Mauro Nahoum (Mau Nah), José Sá Filho (Sazz), Arlindo Coutinho (Mestre Goltinho); David Benechis (Mestre Bené-X), José Domingos Raffaelli (Mestre Raf) *in memoriam*, Marcelo Carvalho (Marcelón), Marcelo Siqueira (Marcelink), Luciana Pegorer (PegLu), Mario Vieira (Manim), Luiz Carlos Antunes (Mestre Llulla) *in memoriam*, Ivan Monteiro (Mestre I-Vans), Mario Jorge Jacques (Mestre MaJor), Gustavo Cunha (Guzz), José Flavio Garcia (JoFla), Alberto Kessel (BKessel), Gilberto Brasil (BraGil), Reinaldo Figueiredo (Raynaldo), Claudia Fialho (LaClaudia), Pedro Wahmann (PWham), Nelson Reis (Nels), Pedro Cardoso (o Apóstolo), Carlos Augusto Tibau (Tibau), Flavio Raffaelli (Flavim), Luiz Fernando Senna (Senna) *in memoriam*, Cris Senna (Cris), Jorge Noronha (JN), Sérgio Tavares de Castro (Blue Serge) e Geraldo Guimarães (Gerry).

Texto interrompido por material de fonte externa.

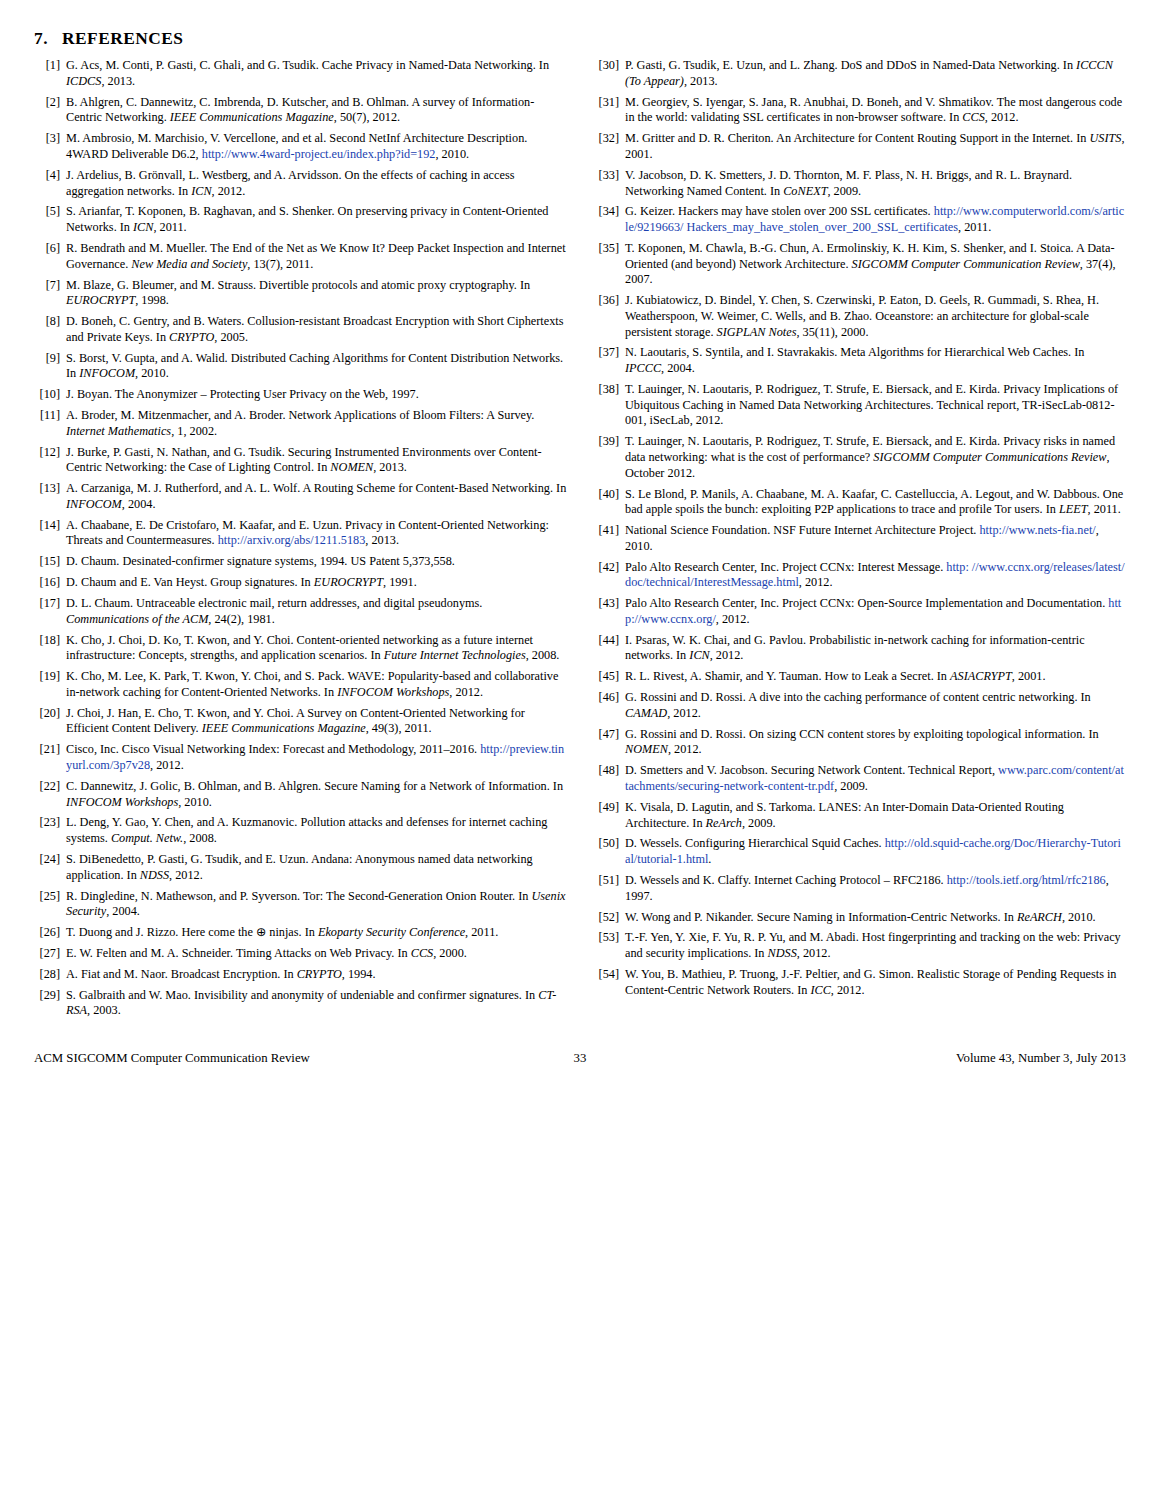7. REFERENCES
[1] G. Acs, M. Conti, P. Gasti, C. Ghali, and G. Tsudik. Cache Privacy in Named-Data Networking. In ICDCS, 2013.
[2] B. Ahlgren, C. Dannewitz, C. Imbrenda, D. Kutscher, and B. Ohlman. A survey of Information-Centric Networking. IEEE Communications Magazine, 50(7), 2012.
[3] M. Ambrosio, M. Marchisio, V. Vercellone, and et al. Second NetInf Architecture Description. 4WARD Deliverable D6.2, http://www.4ward-project.eu/index.php?id=192, 2010.
[4] J. Ardelius, B. Grönvall, L. Westberg, and A. Arvidsson. On the effects of caching in access aggregation networks. In ICN, 2012.
[5] S. Arianfar, T. Koponen, B. Raghavan, and S. Shenker. On preserving privacy in Content-Oriented Networks. In ICN, 2011.
[6] R. Bendrath and M. Mueller. The End of the Net as We Know It? Deep Packet Inspection and Internet Governance. New Media and Society, 13(7), 2011.
[7] M. Blaze, G. Bleumer, and M. Strauss. Divertible protocols and atomic proxy cryptography. In EUROCRYPT, 1998.
[8] D. Boneh, C. Gentry, and B. Waters. Collusion-resistant Broadcast Encryption with Short Ciphertexts and Private Keys. In CRYPTO, 2005.
[9] S. Borst, V. Gupta, and A. Walid. Distributed Caching Algorithms for Content Distribution Networks. In INFOCOM, 2010.
[10] J. Boyan. The Anonymizer – Protecting User Privacy on the Web, 1997.
[11] A. Broder, M. Mitzenmacher, and A. Broder. Network Applications of Bloom Filters: A Survey. Internet Mathematics, 1, 2002.
[12] J. Burke, P. Gasti, N. Nathan, and G. Tsudik. Securing Instrumented Environments over Content-Centric Networking: the Case of Lighting Control. In NOMEN, 2013.
[13] A. Carzaniga, M. J. Rutherford, and A. L. Wolf. A Routing Scheme for Content-Based Networking. In INFOCOM, 2004.
[14] A. Chaabane, E. De Cristofaro, M. Kaafar, and E. Uzun. Privacy in Content-Oriented Networking: Threats and Countermeasures. http://arxiv.org/abs/1211.5183, 2013.
[15] D. Chaum. Desinated-confirmer signature systems, 1994. US Patent 5,373,558.
[16] D. Chaum and E. Van Heyst. Group signatures. In EUROCRYPT, 1991.
[17] D. L. Chaum. Untraceable electronic mail, return addresses, and digital pseudonyms. Communications of the ACM, 24(2), 1981.
[18] K. Cho, J. Choi, D. Ko, T. Kwon, and Y. Choi. Content-oriented networking as a future internet infrastructure: Concepts, strengths, and application scenarios. In Future Internet Technologies, 2008.
[19] K. Cho, M. Lee, K. Park, T. Kwon, Y. Choi, and S. Pack. WAVE: Popularity-based and collaborative in-network caching for Content-Oriented Networks. In INFOCOM Workshops, 2012.
[20] J. Choi, J. Han, E. Cho, T. Kwon, and Y. Choi. A Survey on Content-Oriented Networking for Efficient Content Delivery. IEEE Communications Magazine, 49(3), 2011.
[21] Cisco, Inc. Cisco Visual Networking Index: Forecast and Methodology, 2011–2016. http://preview.tinyurl.com/3p7v28, 2012.
[22] C. Dannewitz, J. Golic, B. Ohlman, and B. Ahlgren. Secure Naming for a Network of Information. In INFOCOM Workshops, 2010.
[23] L. Deng, Y. Gao, Y. Chen, and A. Kuzmanovic. Pollution attacks and defenses for internet caching systems. Comput. Netw., 2008.
[24] S. DiBenedetto, P. Gasti, G. Tsudik, and E. Uzun. Andana: Anonymous named data networking application. In NDSS, 2012.
[25] R. Dingledine, N. Mathewson, and P. Syverson. Tor: The Second-Generation Onion Router. In Usenix Security, 2004.
[26] T. Duong and J. Rizzo. Here come the ⊕ ninjas. In Ekoparty Security Conference, 2011.
[27] E. W. Felten and M. A. Schneider. Timing Attacks on Web Privacy. In CCS, 2000.
[28] A. Fiat and M. Naor. Broadcast Encryption. In CRYPTO, 1994.
[29] S. Galbraith and W. Mao. Invisibility and anonymity of undeniable and confirmer signatures. In CT-RSA, 2003.
[30] P. Gasti, G. Tsudik, E. Uzun, and L. Zhang. DoS and DDoS in Named-Data Networking. In ICCCN (To Appear), 2013.
[31] M. Georgiev, S. Iyengar, S. Jana, R. Anubhai, D. Boneh, and V. Shmatikov. The most dangerous code in the world: validating SSL certificates in non-browser software. In CCS, 2012.
[32] M. Gritter and D. R. Cheriton. An Architecture for Content Routing Support in the Internet. In USITS, 2001.
[33] V. Jacobson, D. K. Smetters, J. D. Thornton, M. F. Plass, N. H. Briggs, and R. L. Braynard. Networking Named Content. In CoNEXT, 2009.
[34] G. Keizer. Hackers may have stolen over 200 SSL certificates. http://www.computerworld.com/s/article/9219663/ Hackers_may_have_stolen_over_200_SSL_certificates, 2011.
[35] T. Koponen, M. Chawla, B.-G. Chun, A. Ermolinskiy, K. H. Kim, S. Shenker, and I. Stoica. A Data-Oriented (and beyond) Network Architecture. SIGCOMM Computer Communication Review, 37(4), 2007.
[36] J. Kubiatowicz, D. Bindel, Y. Chen, S. Czerwinski, P. Eaton, D. Geels, R. Gummadi, S. Rhea, H. Weatherspoon, W. Weimer, C. Wells, and B. Zhao. Oceanstore: an architecture for global-scale persistent storage. SIGPLAN Notes, 35(11), 2000.
[37] N. Laoutaris, S. Syntila, and I. Stavrakakis. Meta Algorithms for Hierarchical Web Caches. In IPCCC, 2004.
[38] T. Lauinger, N. Laoutaris, P. Rodriguez, T. Strufe, E. Biersack, and E. Kirda. Privacy Implications of Ubiquitous Caching in Named Data Networking Architectures. Technical report, TR-iSecLab-0812-001, iSecLab, 2012.
[39] T. Lauinger, N. Laoutaris, P. Rodriguez, T. Strufe, E. Biersack, and E. Kirda. Privacy risks in named data networking: what is the cost of performance? SIGCOMM Computer Communications Review, October 2012.
[40] S. Le Blond, P. Manils, A. Chaabane, M. A. Kaafar, C. Castelluccia, A. Legout, and W. Dabbous. One bad apple spoils the bunch: exploiting P2P applications to trace and profile Tor users. In LEET, 2011.
[41] National Science Foundation. NSF Future Internet Architecture Project. http://www.nets-fia.net/, 2010.
[42] Palo Alto Research Center, Inc. Project CCNx: Interest Message. http: //www.ccnx.org/releases/latest/doc/technical/InterestMessage.html, 2012.
[43] Palo Alto Research Center, Inc. Project CCNx: Open-Source Implementation and Documentation. http://www.ccnx.org/, 2012.
[44] I. Psaras, W. K. Chai, and G. Pavlou. Probabilistic in-network caching for information-centric networks. In ICN, 2012.
[45] R. L. Rivest, A. Shamir, and Y. Tauman. How to Leak a Secret. In ASIACRYPT, 2001.
[46] G. Rossini and D. Rossi. A dive into the caching performance of content centric networking. In CAMAD, 2012.
[47] G. Rossini and D. Rossi. On sizing CCN content stores by exploiting topological information. In NOMEN, 2012.
[48] D. Smetters and V. Jacobson. Securing Network Content. Technical Report, www.parc.com/content/attachments/securing-network-content-tr.pdf, 2009.
[49] K. Visala, D. Lagutin, and S. Tarkoma. LANES: An Inter-Domain Data-Oriented Routing Architecture. In ReArch, 2009.
[50] D. Wessels. Configuring Hierarchical Squid Caches. http://old.squid-cache.org/Doc/Hierarchy-Tutorial/tutorial-1.html.
[51] D. Wessels and K. Claffy. Internet Caching Protocol – RFC2186. http://tools.ietf.org/html/rfc2186, 1997.
[52] W. Wong and P. Nikander. Secure Naming in Information-Centric Networks. In ReARCH, 2010.
[53] T.-F. Yen, Y. Xie, F. Yu, R. P. Yu, and M. Abadi. Host fingerprinting and tracking on the web: Privacy and security implications. In NDSS, 2012.
[54] W. You, B. Mathieu, P. Truong, J.-F. Peltier, and G. Simon. Realistic Storage of Pending Requests in Content-Centric Network Routers. In ICC, 2012.
ACM SIGCOMM Computer Communication Review
33
Volume 43, Number 3, July 2013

A GRANDE E RETUMBANTE ENTREVISTA DE MINGUS EM 1960

28 dezembro 2005

Passeando pelo site da Down Beat, deparei-me com o curioso teste às cegas a que foi submetido, pela segunda vez, o baixista e ícone do jazz Charlie Mingus. O teste e as declarações subjacentes fizeram bastante marola à época, em vista da língua reconhecidamente ferina de Mingus. Pelo tamanho do material, o teste foi publicado em duas edições consecutivas da DB. Aqui, segue na íntegra. A tradução e a adaptação foram livres.


Blindfold Test: Charlie Mingus
por Leonard Feather — Revista DOWN BEAT de 28 de abril de 1960


Quase cinco anos se passaram desde o último "Teste às Cegas" de Charlie Mingus. Nesse ínterim, ele cresceu tremendamente em termos de estatura musical. Há cinco anos ele estava atormentado por inúmeras frustrações na tentativa de arranjar uma saída para a sua música. Já hoje, embora não se possa dizer que esteja rico ou famoso mundialmente, Mingus é um homem altamente respeitado, por uma legião crescente. Sua música se estabeleceu numa vertente ao mesmo tempo de longo alcance, emocionalmente estimulante e "funk-rooted" (intraduzível, pelo menos para mim, socorro meus Mestres!) .
Mingus, como pessoa, também mudou. Embora permaneça nele um raio latente de raiva desafiadora, muita da qual está refletida na sua música, ele não tem nenhum intuito ou prazer em botar nada ou ninguém para baixo.
Como seria injusto para Mingus e para o leitor se seus comentários fossem editados, o todo foi dividido em duas partes. O segundo segmento inclui um longo comentário sobre Ornette Coleman.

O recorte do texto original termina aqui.